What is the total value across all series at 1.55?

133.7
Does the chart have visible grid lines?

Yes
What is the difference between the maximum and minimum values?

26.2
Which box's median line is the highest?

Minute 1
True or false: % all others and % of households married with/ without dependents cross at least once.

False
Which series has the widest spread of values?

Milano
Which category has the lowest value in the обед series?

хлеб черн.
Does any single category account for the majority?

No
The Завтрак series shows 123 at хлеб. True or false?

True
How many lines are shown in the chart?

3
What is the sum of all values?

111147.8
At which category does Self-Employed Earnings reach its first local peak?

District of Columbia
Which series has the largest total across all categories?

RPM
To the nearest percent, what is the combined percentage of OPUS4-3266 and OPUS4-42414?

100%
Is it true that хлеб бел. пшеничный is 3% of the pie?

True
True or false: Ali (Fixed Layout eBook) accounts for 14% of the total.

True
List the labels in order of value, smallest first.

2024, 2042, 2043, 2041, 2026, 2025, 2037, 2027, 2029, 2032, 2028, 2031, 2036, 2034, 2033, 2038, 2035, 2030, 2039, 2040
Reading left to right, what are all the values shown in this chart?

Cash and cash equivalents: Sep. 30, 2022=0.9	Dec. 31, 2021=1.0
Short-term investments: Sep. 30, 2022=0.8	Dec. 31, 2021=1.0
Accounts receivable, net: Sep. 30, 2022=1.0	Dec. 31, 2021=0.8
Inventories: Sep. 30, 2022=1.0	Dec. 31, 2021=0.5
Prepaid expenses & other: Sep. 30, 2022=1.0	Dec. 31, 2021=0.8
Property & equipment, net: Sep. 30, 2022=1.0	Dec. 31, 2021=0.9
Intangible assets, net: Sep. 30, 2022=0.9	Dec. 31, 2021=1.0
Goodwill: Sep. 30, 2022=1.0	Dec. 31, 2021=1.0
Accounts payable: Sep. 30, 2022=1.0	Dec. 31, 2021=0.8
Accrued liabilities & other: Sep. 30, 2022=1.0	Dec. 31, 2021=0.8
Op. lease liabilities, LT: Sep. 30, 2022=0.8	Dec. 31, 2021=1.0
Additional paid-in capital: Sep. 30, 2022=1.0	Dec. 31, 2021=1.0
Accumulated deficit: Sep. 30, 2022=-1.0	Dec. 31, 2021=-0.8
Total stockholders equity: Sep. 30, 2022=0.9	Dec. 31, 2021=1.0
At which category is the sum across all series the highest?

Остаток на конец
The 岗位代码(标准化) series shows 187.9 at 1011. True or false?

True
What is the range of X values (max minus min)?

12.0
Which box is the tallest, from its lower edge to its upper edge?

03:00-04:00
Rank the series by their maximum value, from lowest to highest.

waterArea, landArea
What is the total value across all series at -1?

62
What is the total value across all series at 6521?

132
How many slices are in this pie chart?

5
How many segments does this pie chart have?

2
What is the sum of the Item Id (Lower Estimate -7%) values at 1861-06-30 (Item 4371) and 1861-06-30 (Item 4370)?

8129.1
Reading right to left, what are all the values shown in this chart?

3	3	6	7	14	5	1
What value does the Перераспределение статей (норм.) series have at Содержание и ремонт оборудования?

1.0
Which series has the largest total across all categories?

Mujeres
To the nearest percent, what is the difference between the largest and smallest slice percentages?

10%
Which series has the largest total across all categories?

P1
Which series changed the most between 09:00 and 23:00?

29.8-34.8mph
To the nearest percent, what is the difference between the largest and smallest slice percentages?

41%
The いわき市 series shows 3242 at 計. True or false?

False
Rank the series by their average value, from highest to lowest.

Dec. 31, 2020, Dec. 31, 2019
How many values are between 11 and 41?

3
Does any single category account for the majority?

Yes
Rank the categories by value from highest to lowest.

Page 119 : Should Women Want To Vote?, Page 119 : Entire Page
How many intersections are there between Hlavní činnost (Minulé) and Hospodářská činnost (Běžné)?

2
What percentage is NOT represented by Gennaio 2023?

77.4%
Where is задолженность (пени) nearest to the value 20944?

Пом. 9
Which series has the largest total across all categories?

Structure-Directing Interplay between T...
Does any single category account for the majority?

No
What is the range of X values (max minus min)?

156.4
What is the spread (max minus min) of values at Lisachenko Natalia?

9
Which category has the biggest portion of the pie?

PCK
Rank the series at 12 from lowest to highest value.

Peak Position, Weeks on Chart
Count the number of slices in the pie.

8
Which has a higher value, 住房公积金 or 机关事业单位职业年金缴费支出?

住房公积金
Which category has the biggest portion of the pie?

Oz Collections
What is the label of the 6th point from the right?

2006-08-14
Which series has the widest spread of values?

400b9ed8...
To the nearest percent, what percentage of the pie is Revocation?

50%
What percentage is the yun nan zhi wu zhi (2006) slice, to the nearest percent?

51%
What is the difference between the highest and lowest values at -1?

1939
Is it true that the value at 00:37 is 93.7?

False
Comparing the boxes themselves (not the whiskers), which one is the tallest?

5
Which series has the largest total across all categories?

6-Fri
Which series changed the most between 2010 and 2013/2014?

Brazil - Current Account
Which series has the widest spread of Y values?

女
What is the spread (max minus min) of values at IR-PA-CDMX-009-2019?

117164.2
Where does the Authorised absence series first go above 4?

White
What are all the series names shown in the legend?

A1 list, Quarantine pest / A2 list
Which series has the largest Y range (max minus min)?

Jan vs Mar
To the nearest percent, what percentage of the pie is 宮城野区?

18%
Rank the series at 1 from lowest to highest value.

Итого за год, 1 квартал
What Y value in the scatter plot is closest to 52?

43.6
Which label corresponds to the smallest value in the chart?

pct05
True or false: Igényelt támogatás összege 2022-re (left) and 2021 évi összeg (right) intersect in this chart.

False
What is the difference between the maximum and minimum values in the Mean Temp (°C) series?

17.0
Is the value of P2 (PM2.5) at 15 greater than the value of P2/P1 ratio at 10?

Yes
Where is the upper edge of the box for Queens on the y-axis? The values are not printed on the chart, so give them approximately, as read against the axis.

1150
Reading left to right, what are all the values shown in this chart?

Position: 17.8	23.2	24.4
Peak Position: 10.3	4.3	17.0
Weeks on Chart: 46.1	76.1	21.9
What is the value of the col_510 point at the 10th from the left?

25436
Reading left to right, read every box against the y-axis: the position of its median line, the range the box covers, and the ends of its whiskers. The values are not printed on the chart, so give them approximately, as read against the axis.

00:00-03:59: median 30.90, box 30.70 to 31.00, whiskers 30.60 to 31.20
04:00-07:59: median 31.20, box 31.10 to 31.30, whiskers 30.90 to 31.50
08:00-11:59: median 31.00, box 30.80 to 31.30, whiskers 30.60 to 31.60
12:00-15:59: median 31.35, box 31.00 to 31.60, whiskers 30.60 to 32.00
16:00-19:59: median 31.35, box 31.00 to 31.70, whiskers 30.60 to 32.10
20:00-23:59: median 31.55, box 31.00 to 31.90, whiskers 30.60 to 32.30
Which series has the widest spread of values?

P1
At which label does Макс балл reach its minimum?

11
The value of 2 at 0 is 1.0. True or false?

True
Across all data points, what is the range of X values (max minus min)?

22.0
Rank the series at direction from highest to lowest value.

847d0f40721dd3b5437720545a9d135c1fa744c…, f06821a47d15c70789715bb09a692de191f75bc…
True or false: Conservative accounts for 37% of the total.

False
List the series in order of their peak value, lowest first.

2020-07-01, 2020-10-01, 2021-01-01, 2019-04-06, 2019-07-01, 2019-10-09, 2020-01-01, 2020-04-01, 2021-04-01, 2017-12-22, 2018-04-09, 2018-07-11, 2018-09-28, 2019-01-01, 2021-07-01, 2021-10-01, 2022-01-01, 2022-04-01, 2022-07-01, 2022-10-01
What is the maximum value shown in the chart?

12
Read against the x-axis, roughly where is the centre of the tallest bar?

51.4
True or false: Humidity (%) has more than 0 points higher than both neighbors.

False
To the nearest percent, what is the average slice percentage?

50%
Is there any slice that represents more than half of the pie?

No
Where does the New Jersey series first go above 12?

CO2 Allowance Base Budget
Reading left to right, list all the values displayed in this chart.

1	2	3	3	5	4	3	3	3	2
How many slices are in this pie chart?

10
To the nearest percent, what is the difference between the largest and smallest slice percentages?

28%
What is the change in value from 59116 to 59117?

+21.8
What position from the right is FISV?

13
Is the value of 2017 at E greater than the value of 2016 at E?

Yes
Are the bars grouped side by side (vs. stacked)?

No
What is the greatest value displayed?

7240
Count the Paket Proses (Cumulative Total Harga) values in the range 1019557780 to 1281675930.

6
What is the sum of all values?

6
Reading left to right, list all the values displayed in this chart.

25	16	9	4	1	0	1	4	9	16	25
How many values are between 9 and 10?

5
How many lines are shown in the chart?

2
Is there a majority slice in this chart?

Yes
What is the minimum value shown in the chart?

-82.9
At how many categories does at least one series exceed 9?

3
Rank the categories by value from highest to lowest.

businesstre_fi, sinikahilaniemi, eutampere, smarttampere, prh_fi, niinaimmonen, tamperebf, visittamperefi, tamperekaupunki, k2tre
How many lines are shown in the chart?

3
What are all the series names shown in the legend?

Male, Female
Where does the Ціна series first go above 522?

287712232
════════
§ **Activity**: Copy the lines of the material verbatim, starting at the line containing "District of Columbia" and ending at the line containing "Is it true that хлеб".

§ **Problem solution**:
District of Columbia
Which series has the largest total across all categories?

RPM
To the nearest percent, what is the combined percentage of OPUS4-3266 and OPUS4-42414?

100%
Is it true that хлеб бел. пшеничный is 3% of the pie?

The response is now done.